La Passion a inspiré et continue à inspirer de nombreux poètes. La Mort et la Résurrection du Christ les touchent, leur parlent et les rejoignent dans leur expérience personnelle. Agrippa d’Aubigné chante la Résurrection de la Chair.
Agrippa d’Aubigné, chante avec les mots du XVIème siècle, la Résurrection de la Chair. ” Corps nouveaux ” et ” nouvelles faces ” peuplent une nature transfigurée par l’audace étonnante d’une vie nouvelle.
“Mais quoi ! c’est trop chanté, il faut tourner les yeux,
Eblouis de rayons, dans le chemin des cieux.

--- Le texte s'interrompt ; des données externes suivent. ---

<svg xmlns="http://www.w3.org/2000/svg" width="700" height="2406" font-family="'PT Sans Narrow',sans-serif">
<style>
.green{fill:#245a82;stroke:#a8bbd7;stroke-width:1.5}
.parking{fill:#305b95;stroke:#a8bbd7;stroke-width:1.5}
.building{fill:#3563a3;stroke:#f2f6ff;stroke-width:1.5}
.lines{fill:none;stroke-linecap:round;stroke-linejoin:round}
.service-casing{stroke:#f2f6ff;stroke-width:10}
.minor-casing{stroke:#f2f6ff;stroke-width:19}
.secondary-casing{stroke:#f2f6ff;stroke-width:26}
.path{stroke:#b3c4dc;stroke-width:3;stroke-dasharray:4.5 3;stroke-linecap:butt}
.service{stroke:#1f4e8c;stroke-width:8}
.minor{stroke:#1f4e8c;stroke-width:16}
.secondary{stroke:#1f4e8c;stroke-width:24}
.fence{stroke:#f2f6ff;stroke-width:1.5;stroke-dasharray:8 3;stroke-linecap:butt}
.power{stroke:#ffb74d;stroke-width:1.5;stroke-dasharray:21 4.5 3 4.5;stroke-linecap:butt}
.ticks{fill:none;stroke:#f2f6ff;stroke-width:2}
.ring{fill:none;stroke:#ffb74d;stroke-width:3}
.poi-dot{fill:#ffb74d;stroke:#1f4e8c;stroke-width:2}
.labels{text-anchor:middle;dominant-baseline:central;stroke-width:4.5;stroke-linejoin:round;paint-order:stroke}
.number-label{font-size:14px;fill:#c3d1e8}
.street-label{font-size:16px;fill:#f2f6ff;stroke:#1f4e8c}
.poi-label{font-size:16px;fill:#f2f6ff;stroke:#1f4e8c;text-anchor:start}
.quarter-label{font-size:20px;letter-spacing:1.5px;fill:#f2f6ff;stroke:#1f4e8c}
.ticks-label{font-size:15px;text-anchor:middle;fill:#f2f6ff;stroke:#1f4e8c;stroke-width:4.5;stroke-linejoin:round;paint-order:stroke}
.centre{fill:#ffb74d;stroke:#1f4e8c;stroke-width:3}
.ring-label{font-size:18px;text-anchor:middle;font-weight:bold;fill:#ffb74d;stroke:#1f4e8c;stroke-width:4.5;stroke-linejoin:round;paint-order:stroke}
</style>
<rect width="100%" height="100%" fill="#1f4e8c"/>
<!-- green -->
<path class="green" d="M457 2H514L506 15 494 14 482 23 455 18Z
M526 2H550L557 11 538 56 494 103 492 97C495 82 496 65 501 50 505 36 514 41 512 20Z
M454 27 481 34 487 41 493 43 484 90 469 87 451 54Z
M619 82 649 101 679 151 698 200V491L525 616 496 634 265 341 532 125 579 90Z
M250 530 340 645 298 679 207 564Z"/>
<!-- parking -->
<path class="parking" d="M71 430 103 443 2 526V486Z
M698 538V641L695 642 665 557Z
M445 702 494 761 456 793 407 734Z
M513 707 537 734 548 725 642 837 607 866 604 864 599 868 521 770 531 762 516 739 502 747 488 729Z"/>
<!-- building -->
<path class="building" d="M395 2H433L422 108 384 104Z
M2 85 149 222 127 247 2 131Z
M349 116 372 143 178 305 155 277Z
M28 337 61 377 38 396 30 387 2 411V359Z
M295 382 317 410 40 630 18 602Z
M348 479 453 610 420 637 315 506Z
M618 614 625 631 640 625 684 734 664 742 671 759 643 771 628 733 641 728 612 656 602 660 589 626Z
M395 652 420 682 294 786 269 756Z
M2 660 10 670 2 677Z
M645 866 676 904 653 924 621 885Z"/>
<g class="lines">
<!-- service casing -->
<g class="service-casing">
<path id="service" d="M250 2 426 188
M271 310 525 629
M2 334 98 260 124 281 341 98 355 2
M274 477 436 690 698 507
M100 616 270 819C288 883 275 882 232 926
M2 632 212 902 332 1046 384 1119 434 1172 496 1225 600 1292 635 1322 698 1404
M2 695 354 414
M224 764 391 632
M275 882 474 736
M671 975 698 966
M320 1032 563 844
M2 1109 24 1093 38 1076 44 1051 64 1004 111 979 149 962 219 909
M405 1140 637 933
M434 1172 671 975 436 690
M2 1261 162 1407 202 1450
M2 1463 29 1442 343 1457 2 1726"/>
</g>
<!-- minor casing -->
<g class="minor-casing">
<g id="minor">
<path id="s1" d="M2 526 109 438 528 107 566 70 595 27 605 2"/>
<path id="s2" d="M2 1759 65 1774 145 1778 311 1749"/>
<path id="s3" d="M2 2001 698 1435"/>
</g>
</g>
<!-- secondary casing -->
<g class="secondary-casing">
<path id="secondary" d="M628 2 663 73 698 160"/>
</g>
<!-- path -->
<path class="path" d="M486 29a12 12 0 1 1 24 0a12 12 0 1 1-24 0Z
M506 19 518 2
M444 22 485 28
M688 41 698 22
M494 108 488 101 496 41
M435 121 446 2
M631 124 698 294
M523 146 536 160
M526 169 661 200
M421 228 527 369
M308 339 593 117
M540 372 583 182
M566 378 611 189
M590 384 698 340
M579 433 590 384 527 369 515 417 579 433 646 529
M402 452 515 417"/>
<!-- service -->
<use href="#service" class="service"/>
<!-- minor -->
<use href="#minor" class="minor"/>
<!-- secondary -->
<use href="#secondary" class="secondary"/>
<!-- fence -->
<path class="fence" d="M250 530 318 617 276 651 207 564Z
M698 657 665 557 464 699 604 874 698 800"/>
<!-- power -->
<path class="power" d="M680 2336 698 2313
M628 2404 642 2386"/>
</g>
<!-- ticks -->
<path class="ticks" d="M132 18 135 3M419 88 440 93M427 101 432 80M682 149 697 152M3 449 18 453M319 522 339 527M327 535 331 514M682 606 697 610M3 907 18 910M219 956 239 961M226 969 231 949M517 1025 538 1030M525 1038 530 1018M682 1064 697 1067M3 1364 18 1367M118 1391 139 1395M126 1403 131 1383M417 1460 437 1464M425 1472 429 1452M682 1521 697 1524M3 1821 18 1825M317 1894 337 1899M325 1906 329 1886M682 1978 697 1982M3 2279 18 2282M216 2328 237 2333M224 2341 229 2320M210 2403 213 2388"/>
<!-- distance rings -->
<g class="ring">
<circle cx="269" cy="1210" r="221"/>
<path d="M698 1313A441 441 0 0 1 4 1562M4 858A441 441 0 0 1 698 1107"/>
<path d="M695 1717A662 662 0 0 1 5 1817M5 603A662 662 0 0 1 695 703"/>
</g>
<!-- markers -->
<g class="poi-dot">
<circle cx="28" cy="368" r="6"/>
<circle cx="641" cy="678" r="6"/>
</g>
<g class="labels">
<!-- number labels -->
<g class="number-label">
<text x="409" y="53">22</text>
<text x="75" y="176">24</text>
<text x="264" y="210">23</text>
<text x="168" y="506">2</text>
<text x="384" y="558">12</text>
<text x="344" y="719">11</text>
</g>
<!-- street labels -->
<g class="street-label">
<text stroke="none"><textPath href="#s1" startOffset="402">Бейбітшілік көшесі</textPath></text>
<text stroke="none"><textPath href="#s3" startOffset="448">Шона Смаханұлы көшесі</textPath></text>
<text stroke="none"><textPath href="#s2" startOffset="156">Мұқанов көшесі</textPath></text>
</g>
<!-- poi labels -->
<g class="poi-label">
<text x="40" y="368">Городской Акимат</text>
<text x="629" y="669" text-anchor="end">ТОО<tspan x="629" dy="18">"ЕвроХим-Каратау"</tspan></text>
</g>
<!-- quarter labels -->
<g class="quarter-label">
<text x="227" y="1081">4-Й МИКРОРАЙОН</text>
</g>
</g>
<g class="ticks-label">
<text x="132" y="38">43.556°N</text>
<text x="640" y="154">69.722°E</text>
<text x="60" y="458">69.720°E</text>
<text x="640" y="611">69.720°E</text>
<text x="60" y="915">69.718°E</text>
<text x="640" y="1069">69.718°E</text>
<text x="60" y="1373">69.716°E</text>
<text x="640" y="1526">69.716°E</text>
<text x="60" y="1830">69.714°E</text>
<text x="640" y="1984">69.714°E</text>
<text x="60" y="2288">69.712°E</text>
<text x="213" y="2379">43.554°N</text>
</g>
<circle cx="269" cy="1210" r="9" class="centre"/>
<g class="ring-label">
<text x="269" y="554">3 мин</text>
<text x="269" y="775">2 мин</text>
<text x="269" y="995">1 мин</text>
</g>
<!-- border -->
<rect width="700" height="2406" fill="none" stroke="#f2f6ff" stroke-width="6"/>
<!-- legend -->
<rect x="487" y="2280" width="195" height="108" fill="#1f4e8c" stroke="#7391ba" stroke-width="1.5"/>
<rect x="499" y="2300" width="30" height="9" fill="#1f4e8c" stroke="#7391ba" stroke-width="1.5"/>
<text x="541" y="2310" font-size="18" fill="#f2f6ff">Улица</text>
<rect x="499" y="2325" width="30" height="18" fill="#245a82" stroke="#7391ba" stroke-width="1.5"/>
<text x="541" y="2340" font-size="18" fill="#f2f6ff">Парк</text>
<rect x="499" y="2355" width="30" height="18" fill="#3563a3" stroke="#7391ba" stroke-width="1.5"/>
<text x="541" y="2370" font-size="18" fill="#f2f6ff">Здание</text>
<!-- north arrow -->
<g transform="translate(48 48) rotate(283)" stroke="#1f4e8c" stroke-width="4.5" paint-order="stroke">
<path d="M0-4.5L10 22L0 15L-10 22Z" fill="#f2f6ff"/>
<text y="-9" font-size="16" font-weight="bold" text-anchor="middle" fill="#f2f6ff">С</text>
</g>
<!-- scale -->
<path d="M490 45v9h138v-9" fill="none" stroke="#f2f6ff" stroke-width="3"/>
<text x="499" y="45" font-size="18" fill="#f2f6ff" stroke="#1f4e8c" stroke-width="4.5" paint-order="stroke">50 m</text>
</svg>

C’est fait : Dieu vient régner, de toute prophétie
Se voit la période à ce point accomplie.
La terre ouvre son sein : du ventre des tombeaux
Naissent des enterrés les visages nouveaux :
Du pré, du bois, du champ, presque de toutes places
Sortent les corps nouveaux et les nouvelles faces.
Ici les fondements des châteaux réhaussés
Par les ressuscitants promptement sont percés ;
Ici, un arbre sent des bras de sa racine
Grouiller un chef vivant, sortir une poitrine ;
Là , l’eau trouble bouillonne , et puis, s’éparpillant,
Sent en soi des cheveux et un chef s’éveillant.
Comme un nageur venu du profond de son plonge,
Tous sortent de la mort comme l’on sort d’un songe.
Les corps par les tyrans autrefois déchirés
Se sont en un moment en leurs corps asserrés,
Bien qu’un bras ait vogué par la mer écumeuse
De l’Afrique brûlée en Thulé froiduleuse.
Les cendres des brûlés volent de toutes parts ;
Les brins, plutôt unis qu’ils ne furent épars,
Viennent à leur poteau, en cette heureuse place,
Riant au ciel riant, d’une agréable audace.”